Biden clarifies nuclear ‘Armageddon’ warning
US President Joe Biden has said he does not believe Russia will deploy nuclear weapons in Ukraine, toning down prior remarks in which he suggested the conflict could result in all-out “Armageddon.”
Speaking to CNN’s Jake Tapper for an interview on Tuesday, Biden was asked whether he thought his Russian counterpart Vladimir Putin would authorize the use of a tactical nuclear weapon.
“I don’t think he will. I think it’s irresponsible for him to talk about it, the idea that a world leader of one of the largest nuclear powers in the world says he may use a tactical nuclear weapon in Ukraine,” the president said.

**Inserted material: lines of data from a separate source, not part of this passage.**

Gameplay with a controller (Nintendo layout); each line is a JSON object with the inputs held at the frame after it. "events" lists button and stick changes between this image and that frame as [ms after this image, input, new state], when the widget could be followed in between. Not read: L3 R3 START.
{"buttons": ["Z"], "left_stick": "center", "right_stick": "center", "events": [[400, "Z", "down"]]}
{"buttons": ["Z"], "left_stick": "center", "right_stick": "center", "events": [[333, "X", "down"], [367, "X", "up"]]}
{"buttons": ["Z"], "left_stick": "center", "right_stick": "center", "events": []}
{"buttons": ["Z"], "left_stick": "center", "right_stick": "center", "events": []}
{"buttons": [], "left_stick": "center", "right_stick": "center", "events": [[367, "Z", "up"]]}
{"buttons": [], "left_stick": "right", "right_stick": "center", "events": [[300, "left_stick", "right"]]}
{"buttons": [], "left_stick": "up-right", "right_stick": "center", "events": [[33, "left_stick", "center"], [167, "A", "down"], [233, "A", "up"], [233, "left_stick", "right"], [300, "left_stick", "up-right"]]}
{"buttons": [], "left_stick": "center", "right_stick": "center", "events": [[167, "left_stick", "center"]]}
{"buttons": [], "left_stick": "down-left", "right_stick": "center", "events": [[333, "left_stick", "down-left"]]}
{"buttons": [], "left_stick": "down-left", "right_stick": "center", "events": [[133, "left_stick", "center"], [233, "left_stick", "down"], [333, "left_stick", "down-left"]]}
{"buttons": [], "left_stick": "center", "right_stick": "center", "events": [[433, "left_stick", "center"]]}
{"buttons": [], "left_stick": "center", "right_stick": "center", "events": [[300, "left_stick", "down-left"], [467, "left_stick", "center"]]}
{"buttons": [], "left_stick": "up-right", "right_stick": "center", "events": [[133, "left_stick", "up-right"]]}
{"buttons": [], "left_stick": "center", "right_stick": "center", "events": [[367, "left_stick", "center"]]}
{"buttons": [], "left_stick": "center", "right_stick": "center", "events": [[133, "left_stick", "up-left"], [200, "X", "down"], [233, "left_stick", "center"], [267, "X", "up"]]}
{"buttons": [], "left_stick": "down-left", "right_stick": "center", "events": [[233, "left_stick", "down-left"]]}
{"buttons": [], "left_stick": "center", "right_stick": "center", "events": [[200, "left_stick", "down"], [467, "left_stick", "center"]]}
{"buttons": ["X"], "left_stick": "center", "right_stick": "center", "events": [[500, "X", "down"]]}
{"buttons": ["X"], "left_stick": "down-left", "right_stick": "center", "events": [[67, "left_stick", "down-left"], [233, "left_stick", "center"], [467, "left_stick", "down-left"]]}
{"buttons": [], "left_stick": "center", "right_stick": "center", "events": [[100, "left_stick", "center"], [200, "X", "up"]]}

Though Putin has never made such a threat, and has made no mention of a “tactical” weapon in particular, he vowed on multiple occasions to defend Russia’s territory and people using “all the means available to us” – remarks widely interpreted as a nuclear warning by Western pundits and officials.
During a fundraiser last week, Biden declared that nuclear tensions were at their highest point since the Cuban Missile Crisis of the 1960s, and warned that the war raging in Ukraine could ultimately lead to “Armageddon.” Asked to elaborate on those comments by Tapper, the commander in chief pointed to potential “mistakes” and “miscalculations.”
“The whole point I was making was it could lead to just a horrible outcome. And not because anybody intends to turn it into a world war or anything, but just once you use a nuclear weapon, the mistakes that can be made, the miscalculations, who knows what would happen,” Biden said.
In the days since Biden’s warning of “Armageddon,” administration officials have clarified that they have seen no “new indications” that Russia plans to use nuclear weapons, with National Security Council spokesman John Kirby stating that there’s no sign Moscow has made such a decision, or even “done anything to get closer to that decision making process.”
Asked how the United States would respond if Russia used a nuclear weapon in Ukraine, Biden declined to offer details, stating that while there had been “discussions” about that possibility, “it would be irresponsible of me to talk about what we would or wouldn’t do.”